# tereddüt etmedeyim



## dudasd

The whole sentence is:

Bütün varlığımı ve bütün zamanlarımı gözden geçirip kendimi incelemem gerekiyor ve ben şimdi kendimden ve aşkımdan da tereddüt etmedeyim.

I know that "tereddüt etmek" means to waver, hesitate, be in a dilemma etc. But I do not quite understand these forms with -_edeyim_ or -_adayım_.

Purely by intuition, I'd say it is: "I had to re-examine my whole existance, my past, my own self, and also now I was in dilemma about myself and my love."

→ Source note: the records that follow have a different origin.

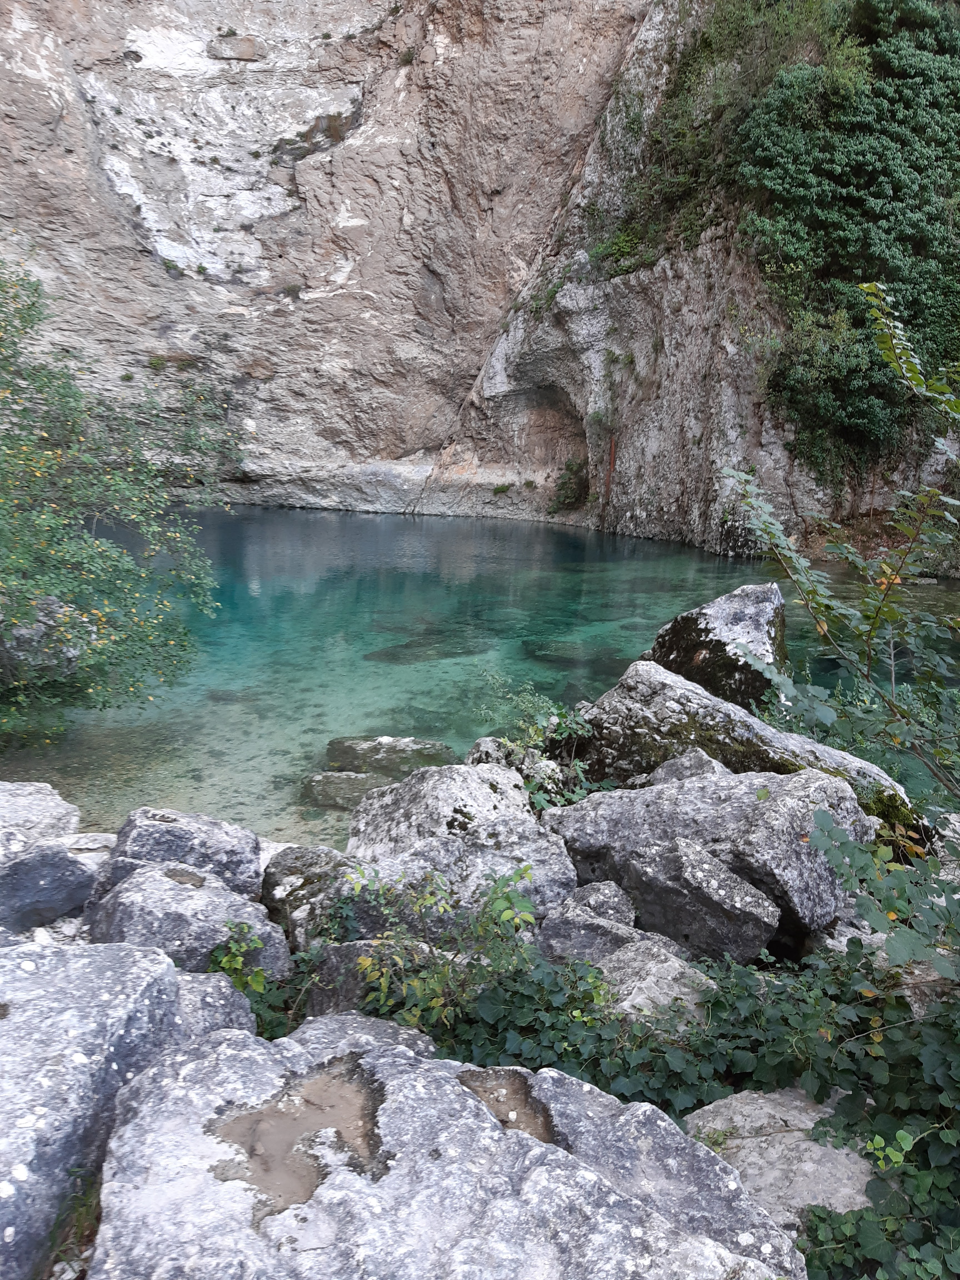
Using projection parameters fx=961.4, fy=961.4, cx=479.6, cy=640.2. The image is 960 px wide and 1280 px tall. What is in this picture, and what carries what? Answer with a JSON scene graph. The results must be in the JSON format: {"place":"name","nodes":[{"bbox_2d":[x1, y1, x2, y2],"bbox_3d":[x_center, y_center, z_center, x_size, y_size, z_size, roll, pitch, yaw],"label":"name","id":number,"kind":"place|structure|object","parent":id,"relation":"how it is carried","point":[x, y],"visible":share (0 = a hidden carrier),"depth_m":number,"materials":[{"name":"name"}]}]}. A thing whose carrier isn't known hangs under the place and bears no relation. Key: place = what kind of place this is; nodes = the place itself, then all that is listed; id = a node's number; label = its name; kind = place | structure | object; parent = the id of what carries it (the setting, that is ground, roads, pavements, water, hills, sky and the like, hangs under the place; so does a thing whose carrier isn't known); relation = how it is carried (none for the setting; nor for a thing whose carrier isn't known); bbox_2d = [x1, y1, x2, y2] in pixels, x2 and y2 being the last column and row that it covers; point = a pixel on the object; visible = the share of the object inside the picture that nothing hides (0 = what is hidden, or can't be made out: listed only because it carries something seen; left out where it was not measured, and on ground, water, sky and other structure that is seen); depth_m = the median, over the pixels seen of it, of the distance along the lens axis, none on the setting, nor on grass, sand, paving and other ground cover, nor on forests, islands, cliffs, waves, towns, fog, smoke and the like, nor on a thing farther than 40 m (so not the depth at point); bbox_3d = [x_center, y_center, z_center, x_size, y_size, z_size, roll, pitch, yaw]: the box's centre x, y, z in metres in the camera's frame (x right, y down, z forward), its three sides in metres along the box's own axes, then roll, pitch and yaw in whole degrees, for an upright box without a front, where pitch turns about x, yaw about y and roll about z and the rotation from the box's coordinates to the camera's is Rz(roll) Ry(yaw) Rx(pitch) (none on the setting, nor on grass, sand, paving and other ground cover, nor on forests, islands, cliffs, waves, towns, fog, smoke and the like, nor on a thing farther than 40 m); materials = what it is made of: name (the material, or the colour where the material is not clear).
{"place":"outdoors","nodes":[
{"label":"outdoors","id":0,"kind":"place"},
{"bbox_2d":[0,0,959,555],"label":"cliff","id":1,"kind":"structure","parent":0,"point":[154,326],"materials":[{"name":"stone"}]},
{"bbox_2d":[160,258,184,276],"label":"plant","id":2,"kind":"object","parent":1,"relation":"attached to","point":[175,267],"visible":0.87,"depth_m":23.13,"materials":[{"name":"green plant"}]},
{"bbox_2d":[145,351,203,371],"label":"plant","id":3,"kind":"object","parent":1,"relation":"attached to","point":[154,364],"visible":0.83,"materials":[{"name":"green plant"}]},
{"bbox_2d":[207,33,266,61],"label":"rock","id":4,"kind":"object","parent":1,"relation":"in","point":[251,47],"visible":0.87,"depth_m":22.62,"materials":[{"name":"grey stone"}]},
{"bbox_2d":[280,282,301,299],"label":"plant","id":5,"kind":"object","parent":1,"relation":"attached to","point":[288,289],"visible":0.86,"depth_m":23.34,"materials":[{"name":"plant"}]},
{"bbox_2d":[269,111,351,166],"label":"plant","id":6,"kind":"object","parent":1,"relation":"attached to","point":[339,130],"visible":0.64,"depth_m":22.47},
{"bbox_2d":[396,46,418,67],"bbox_3d":[-1.723,-13.882,22.825,0.692,0.495,0.726,1,13,0],"label":"plant","id":7,"kind":"object","parent":1,"relation":"attached to","point":[410,55],"visible":0.82,"depth_m":22.78,"materials":[{"name":"green plant"}]},
{"bbox_2d":[490,481,513,495],"bbox_3d":[0.557,-3.974,25.297,0.715,0.366,0.728,1,13,0],"label":"plant","id":8,"kind":"object","parent":1,"relation":"attached to","point":[502,488],"visible":0.96,"depth_m":25.22,"materials":[{"name":"green plant"}]},
{"bbox_2d":[547,456,589,512],"bbox_3d":[2.219,-3.761,23.511,1.316,1.491,1.483,1,13,0],"label":"shrub","id":9,"kind":"object","parent":1,"relation":"attached to","point":[568,469],"visible":0.84,"depth_m":23.40,"materials":[{"name":"green plant"}]},
{"bbox_2d":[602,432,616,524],"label":"pipe","id":10,"kind":"object","parent":1,"relation":"attached to","point":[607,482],"visible":0.83,"depth_m":20.56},
{"bbox_2d":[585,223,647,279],"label":"shrub","id":11,"kind":"object","parent":1,"relation":"attached to","point":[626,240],"visible":0.64,"depth_m":20.06,"materials":[{"name":"green plant"}]},
{"bbox_2d":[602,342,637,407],"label":"plant","id":12,"kind":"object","parent":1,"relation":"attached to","point":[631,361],"visible":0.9,"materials":[{"name":"green plant"}]},
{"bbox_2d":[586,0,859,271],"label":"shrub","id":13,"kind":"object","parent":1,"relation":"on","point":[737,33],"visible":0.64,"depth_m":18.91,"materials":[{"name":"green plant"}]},
{"bbox_2d":[730,0,959,479],"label":"ivy","id":14,"kind":"object","parent":1,"relation":"attached to","point":[927,82],"visible":0.78,"depth_m":15.56,"materials":[{"name":"green plant"}]},
{"bbox_2d":[0,504,959,848],"label":"water","id":15,"kind":"structure","parent":0,"point":[417,525],"materials":[{"name":"liquid"}]},
{"bbox_2d":[0,596,92,679],"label":"rock","id":16,"kind":"object","parent":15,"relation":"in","point":[43,627],"visible":0.58,"depth_m":8.25,"materials":[{"name":"grey stone"}]},
{"bbox_2d":[298,770,395,811],"bbox_3d":[-0.993,1.233,7.537,0.961,0.369,0.698,1,13,0],"label":"submerged rock","id":17,"kind":"object","parent":15,"relation":"in","point":[362,781],"visible":0.64,"depth_m":7.40,"materials":[{"name":"grey stone"}]},
{"bbox_2d":[324,735,453,777],"bbox_3d":[-0.766,1.064,8.071,1.219,0.499,0.809,1,13,0],"label":"submerged rock","id":18,"kind":"object","parent":15,"relation":"in","point":[399,751],"visible":0.71,"depth_m":7.89,"materials":[{"name":"stone"}]},
{"bbox_2d":[365,635,490,664],"bbox_3d":[-0.622,0.164,11.706,1.618,0.375,1.204,1,13,0],"label":"submerged rock","id":19,"kind":"object","parent":15,"relation":"in","point":[404,654],"visible":0.71,"depth_m":11.46,"materials":[{"name":"stone"}]},
{"bbox_2d":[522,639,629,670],"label":"submerged rock","id":20,"kind":"object","parent":15,"relation":"in","point":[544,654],"visible":0.65,"depth_m":11.33,"materials":[{"name":"stone"}]},
{"label":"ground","id":21,"kind":"structure","parent":0},
{"bbox_2d":[0,780,80,851],"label":"rock","id":22,"kind":"object","parent":21,"relation":"on","point":[64,808],"visible":0.77,"depth_m":4.23,"materials":[{"name":"grey stone"}]},
{"bbox_2d":[0,839,96,930],"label":"rock","id":23,"kind":"object","parent":21,"relation":"on","point":[32,861],"visible":0.92,"depth_m":3.60,"materials":[{"name":"grey stone"}]},
{"bbox_2d":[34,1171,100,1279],"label":"grass tuft","id":24,"kind":"object","parent":21,"relation":"on","point":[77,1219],"visible":0.49,"depth_m":2.05,"materials":[{"name":"green plant"}]},
{"bbox_2d":[0,936,189,1279],"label":"boulder","id":25,"kind":"object","parent":21,"relation":"on","point":[140,966],"visible":0.81,"depth_m":2.12,"materials":[{"name":"grey stone"}]},
{"bbox_2d":[0,250,238,746],"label":"tree","id":26,"kind":"object","parent":21,"relation":"on","point":[46,530],"visible":0.99,"depth_m":7.41,"materials":[{"name":"green plant"}]},
{"bbox_2d":[90,806,262,905],"bbox_3d":[-1.282,1.019,4.051,0.676,0.624,0.611,1,13,0],"label":"rock","id":27,"kind":"object","parent":21,"relation":"on","point":[246,840],"visible":0.55,"depth_m":3.91,"materials":[{"name":"grey stone"}]},
{"bbox_2d":[88,861,291,980],"bbox_3d":[-1.083,1.128,3.568,0.677,0.572,0.639,1,13,0],"label":"rock","id":28,"kind":"object","parent":21,"relation":"on","point":[154,883],"visible":0.57,"depth_m":3.41,"materials":[{"name":"grey stone"}]},
{"bbox_2d":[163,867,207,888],"label":"puddle","id":29,"kind":"object","parent":28,"relation":"on","point":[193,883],"visible":0.7,"materials":[{"name":"brown"}]},
{"bbox_2d":[176,966,256,1040],"bbox_3d":[-0.918,1.197,2.810,0.508,0.390,0.525,1,13,0],"label":"rock","id":30,"kind":"object","parent":21,"relation":"on","point":[228,1009],"visible":0.3,"depth_m":2.80,"materials":[{"name":"grey stone"}]},
{"bbox_2d":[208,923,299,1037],"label":"plant","id":31,"kind":"object","parent":21,"relation":"on","point":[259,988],"visible":0.54,"depth_m":3.22,"materials":[{"name":"green plant"}]},
{"bbox_2d":[260,844,363,947],"bbox_3d":[-0.686,1.150,4.108,0.539,0.523,0.547,1,13,0],"label":"rock","id":32,"kind":"object","parent":21,"relation":"on","point":[265,896],"visible":0.5,"depth_m":3.96,"materials":[{"name":"grey stone"}]},
{"bbox_2d":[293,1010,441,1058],"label":"rock","id":33,"kind":"object","parent":21,"relation":"on","point":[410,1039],"visible":0.24,"depth_m":2.62,"materials":[{"name":"grey stone"}]},
{"bbox_2d":[307,940,436,1017],"bbox_3d":[-0.357,1.227,3.328,0.455,0.420,0.474,1,13,0],"label":"rock","id":34,"kind":"object","parent":21,"relation":"on","point":[352,972],"visible":0.39,"depth_m":3.22,"materials":[{"name":"grey stone"}]},
{"bbox_2d":[342,861,544,1035],"bbox_3d":[-0.123,1.059,3.184,0.719,0.674,0.691,1,13,0],"label":"shrub","id":35,"kind":"object","parent":21,"relation":"on","point":[505,918],"visible":0.78,"depth_m":3.13,"materials":[{"name":"green plant"}]},
{"bbox_2d":[89,1017,806,1279],"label":"boulder","id":36,"kind":"object","parent":21,"relation":"on","point":[457,1087],"visible":0.9,"depth_m":1.86,"materials":[{"name":"grey stone"}]},
{"bbox_2d":[209,1058,389,1212],"label":"puddle","id":37,"kind":"object","parent":36,"relation":"on","point":[249,1152],"visible":0.79,"materials":[{"name":"brown liquid"}]},
{"bbox_2d":[457,1066,559,1143],"label":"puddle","id":38,"kind":"object","parent":36,"relation":"on","point":[497,1098],"visible":0.54,"materials":[{"name":"brown liquid"}]},
{"bbox_2d":[343,764,580,935],"bbox_3d":[-0.099,1.048,4.467,1.048,0.821,0.998,1,13,0],"label":"boulder","id":39,"kind":"object","parent":21,"relation":"on","point":[402,786],"visible":0.66,"depth_m":4.26,"materials":[{"name":"grey stone"}]},
{"bbox_2d":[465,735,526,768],"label":"rock","id":40,"kind":"object","parent":21,"relation":"on","point":[486,740],"visible":0.33,"depth_m":5.75,"materials":[{"name":"grey stone"}]},
{"bbox_2d":[475,672,599,812],"bbox_3d":[0.360,0.686,5.670,0.896,0.944,0.931,1,13,0],"label":"shrub","id":41,"kind":"object","parent":21,"relation":"on","point":[534,783],"visible":0.63,"depth_m":5.63,"materials":[{"name":"green plant"}]},
{"bbox_2d":[537,883,652,965],"bbox_3d":[0.443,1.153,3.655,0.459,0.404,0.441,1,13,0],"label":"rock","id":42,"kind":"object","parent":21,"relation":"on","point":[557,929],"visible":0.62,"depth_m":3.54,"materials":[{"name":"grey stone"}]},
{"bbox_2d":[596,936,713,1021],"bbox_3d":[0.585,1.253,3.273,0.464,0.398,0.469,1,13,0],"label":"rock","id":43,"kind":"object","parent":21,"relation":"on","point":[671,969],"visible":0.53,"depth_m":3.19,"materials":[{"name":"grey stone"}]},
{"bbox_2d":[400,933,959,1274],"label":"ivy","id":44,"kind":"object","parent":21,"relation":"on","point":[713,1004],"visible":0.65,"depth_m":2.79,"materials":[{"name":"green plant"}]},
{"bbox_2d":[648,748,729,784],"bbox_3d":[1.163,0.825,5.180,0.504,0.458,0.487,11,16,35],"label":"rock","id":45,"kind":"object","parent":21,"relation":"on","point":[673,767],"visible":0.4,"depth_m":5.11,"materials":[{"name":"grey stone"}]},
{"bbox_2d":[612,831,779,962],"bbox_3d":[0.867,1.065,3.865,0.592,0.511,0.465,13,18,41],"label":"rock","id":46,"kind":"object","parent":21,"relation":"on","point":[679,861],"visible":0.87,"depth_m":3.68,"materials":[{"name":"grey stone"}]},
{"bbox_2d":[636,583,788,712],"bbox_3d":[1.904,0.271,7.857,1.257,1.409,1.368,5,14,16],"label":"boulder","id":47,"kind":"object","parent":21,"relation":"on","point":[742,598],"visible":0.63,"depth_m":7.42,"materials":[{"name":"grey stone"}]},
{"bbox_2d":[545,765,881,948],"bbox_3d":[1.075,0.901,4.499,1.435,0.719,0.951,8,15,26],"label":"boulder","id":48,"kind":"object","parent":21,"relation":"on","point":[589,805],"visible":0.74,"depth_m":4.15,"materials":[{"name":"grey stone"}]},
{"bbox_2d":[556,655,909,819],"bbox_3d":[1.514,0.759,5.913,2.138,1.184,1.218,9,15,28],"label":"boulder","id":49,"kind":"object","parent":21,"relation":"on","point":[607,700],"visible":0.52,"depth_m":5.64,"materials":[{"name":"grey stone"}]},
{"bbox_2d":[681,1087,874,1232],"bbox_3d":[0.864,1.521,2.613,0.707,0.421,0.671,-2,14,-11],"label":"rock","id":50,"kind":"object","parent":21,"relation":"on","point":[763,1120],"visible":0.54,"depth_m":2.53,"materials":[{"name":"grey stone"}]},
{"bbox_2d":[721,282,959,974],"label":"shrub","id":51,"kind":"object","parent":21,"relation":"on","point":[863,286],"visible":0.98,"depth_m":3.51,"materials":[{"name":"green plant"}]},
{"bbox_2d":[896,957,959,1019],"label":"rock","id":52,"kind":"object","parent":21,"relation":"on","point":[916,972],"visible":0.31,"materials":[{"name":"grey stone"}]}
]}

But this I concluded only on the basis of logic and some following sentences. Otherwise I would not be able to decide the meaning of "emedeyim" and I still don't know by which process we get that form.

Thank you advance!


----------



## Rallino

It's equivalent to *tereddüt etmekteyim*, which is the same thing as *tereddüt ediyorum.*

However, it's not an idiomatic usage. Where did you see it?


----------



## boggiee

Hello,

The inflexional suffix _-mekteyim/maktayım_ is the same as -_yorum, _that is to say that it refers to the present continuous tense in Turkish as well.

Edit: -_edeyim _altered as -_mekteyim_.


----------



## dudasd

It is in "Babil'de Ölüm İstanbul'da Aşk" by Iskender Pala. (I have to do a certain task concerning this book.)

I did some Google search and found it only in the quote of his book.

I have a very good Turkish grammar book, but for some reason it doesn't deal with "-edeyim/adayim" issue. What happens with the "m" in "etMedeyim" then? It still denotes the meaning of positiveness?

I am just lost with it, I apologize for my being slow to understand.


----------



## boggiee

Honestly, this is the first time I have ever seen 'tereddüt et*medeyim*' so I can say that it sounds very weird to me. As Rallino said in the second post, it is the same as 'tereddüt et*mekteyim'.*


----------



## dudasd

Thank you very much. I understand the construction of the "etmekteyim" form, so I'll try to dissect and hopefully understand "etmedeyim" as well.


----------



## Rallino

The dissection of etmedeyim is:

etmek - infinitive: to do
etme - nominal form: (the act of) doing
etmede - locative: at doing
etmedeyim - copular locative: I am at doing = I'm busy with the act of doing.

This is similar to the German "ich bin beim Machen" construction.


----------



## dudasd

Great and clear explanation! Thank you very, very much!


----------



## Cahittinsan

Makta/mekte= kimi ağızlarda mada/mede olarak anılır ve mânâsı şimdiki zamandır, tereddüt etmekteyim demek istiyor efendim. .


----------